Jaar: 1844
Land: Nederland
Van: Otto de Boer
De Friese schrijver Waling Dijkstra beschreef in 1895 hoe kleine kinderen op de avond van Sint-Nicolaas een mandje of bakje opzetten. De volgende ochtend moesten ze zoeken waar de goede Sint het door hem gevulde mandje verstopt had.
In Groningen werd gesproken over een schoen ‘opzetten’, met de bedoeling dat de Sint er wat leuks of lekkers in achter zou laten. Maar er werden niet alleen schoenen opgezet, ook mandjes, bakjes of borden. Op die borden werden dan brood, hooi en mous (boerenkool) gelegd, voor het paard. Dat werd nabij de open haard geplaatst.
De kinderen zongen er dan het volgende liedje bij:
Sunterkloas dij goie bloud,
geef mie n puutje sukkergoud,
nait te veul en nait te min,
smiet mie t mor tou schosstain in.
De volgende ochtend lagen er allerlei lekkernijen op het bord, zoals een suikerbeest of een ‘stoerkerel’ (broodje in de vorm van een mannetje). Ook lazen we over een ‘swoan ien t nust’ – maar wat dat is weten we niet precies.

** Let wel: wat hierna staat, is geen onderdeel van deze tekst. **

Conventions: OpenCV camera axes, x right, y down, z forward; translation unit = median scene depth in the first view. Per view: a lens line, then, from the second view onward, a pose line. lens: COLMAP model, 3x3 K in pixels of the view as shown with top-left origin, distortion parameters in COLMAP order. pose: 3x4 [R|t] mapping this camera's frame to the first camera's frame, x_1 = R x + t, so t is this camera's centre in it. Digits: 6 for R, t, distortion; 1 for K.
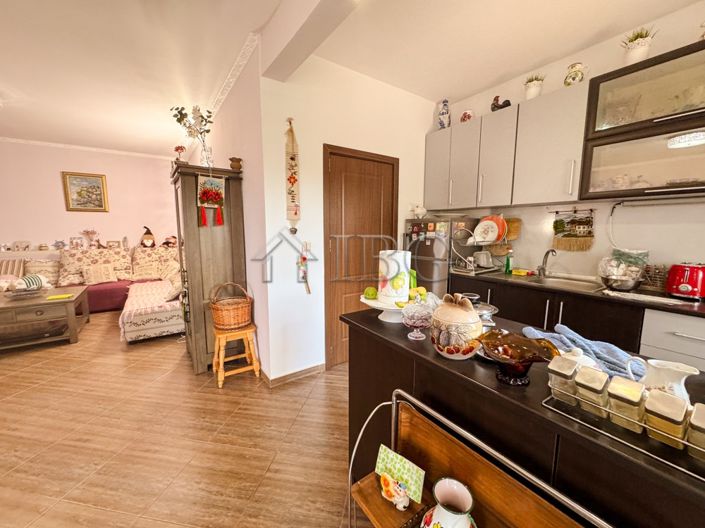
lens RADIAL K [[284.7, 0, 351.3], [0, 284.7, 263.1], [0, 0, 1]] dist [-0.000988, -0.000110]
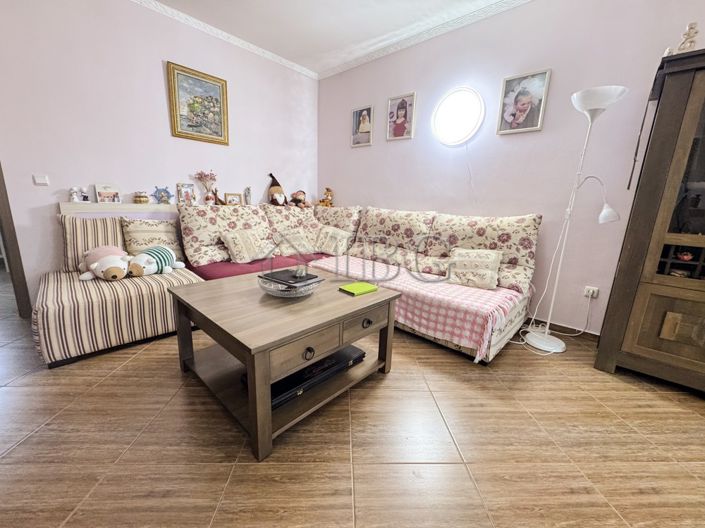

Soms lag er een speculaas op het bord. Die kon de vorm van een Sinterklaas hebben, maar ook van een paard of een haan. De haan-speculaas was best dik en kostte daarom wat meer. Een ‘stoter’ was 12.5 cent. Dat was destijds best veel, daar komt dan ook de volgende Groningse uitspraak vandaan: ‘hai stapt as n stoterze hoan’.